Plate-scale potential-energy distributions and the fragmentation of ageing plates

Abstract

Geoid anomalies associated with mid-ocean ridge systems and a number of continental margins imply that, on the scale of individual plates, the old ocean lithosphere represents a gravitational potential energy sink. Since lateral variations in potential energy contribute to deviatoric stresses in the lithosphere, the changing potential-energy distributions in individual plates associated with the growth and ageing of the oceanic lithosphere may be expected to result in changes in the intraplate stress field. Analytical models for simple plate geometries using lithospheric density models consistent with small positive ( +6 m) geoid anomalies across continental margins show that the growth of oceanic lithosphere over a period of 200 Ma may contribute to a decline in the mean plate potential energy U ̄ P of about −1 × 10 12 N m −1 and thus contribute a mean extensional stress difference ( σ zz − σ xx ) in continental lithosphere of up to about 8 MPa (averaged over a 125 km thick lithosphere). These estimates are sensitive to the assumed mean continental potential energy U ̄ c , about which there is some uncertainty. For higher U ̄ c , approaching that of the mid-ocean ridges ( U MOR), the net decline in U ̄ P may be as much as −1.7 × 10 12 N m −1, whereas for significantly lower U ̄ c , approaching that of old ocean lithosphere, plate growth may increase U ̄ P transiently by up to 2.7 × 10 12 N m −1, leading to compression in the continents.

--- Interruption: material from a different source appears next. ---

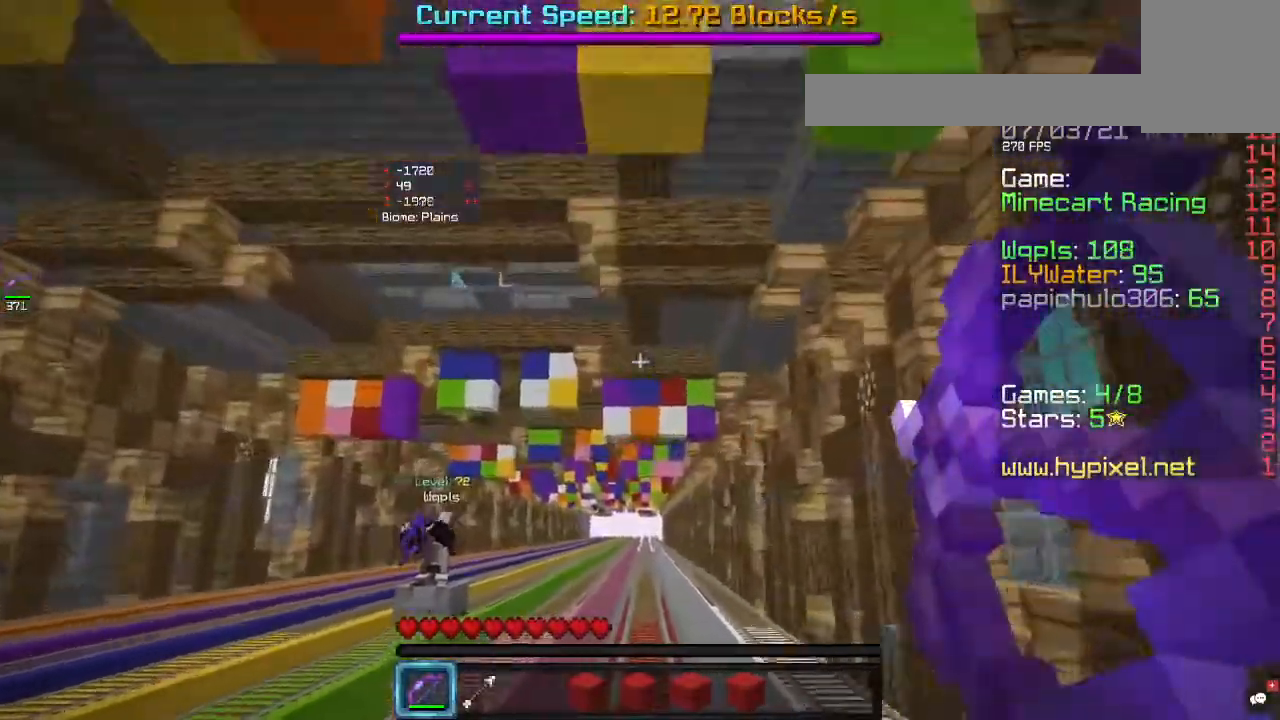
{"keys": [], "mouse": ["right"], "events": []}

In the African and Antarctic plates the ageing of the ocean lithosphere since the late Jurassic is estimated to have contributed to a decline in U ̄ P of about −0.6 × 10 12 and −0.95 × 10 12 N m −1 respectively, contributing a mean stress difference of about 5 MPa and 7.5 MPa in the respective continents. Whereas the predicted stress changes associated with ageing of the oceanic lithosphere are significantly smaller than most laboratory-based estimates of the extensional strength of the lithosphere, they may provide an important contribution to the stress fields that eventually lead to the fragmentation of ageing plates.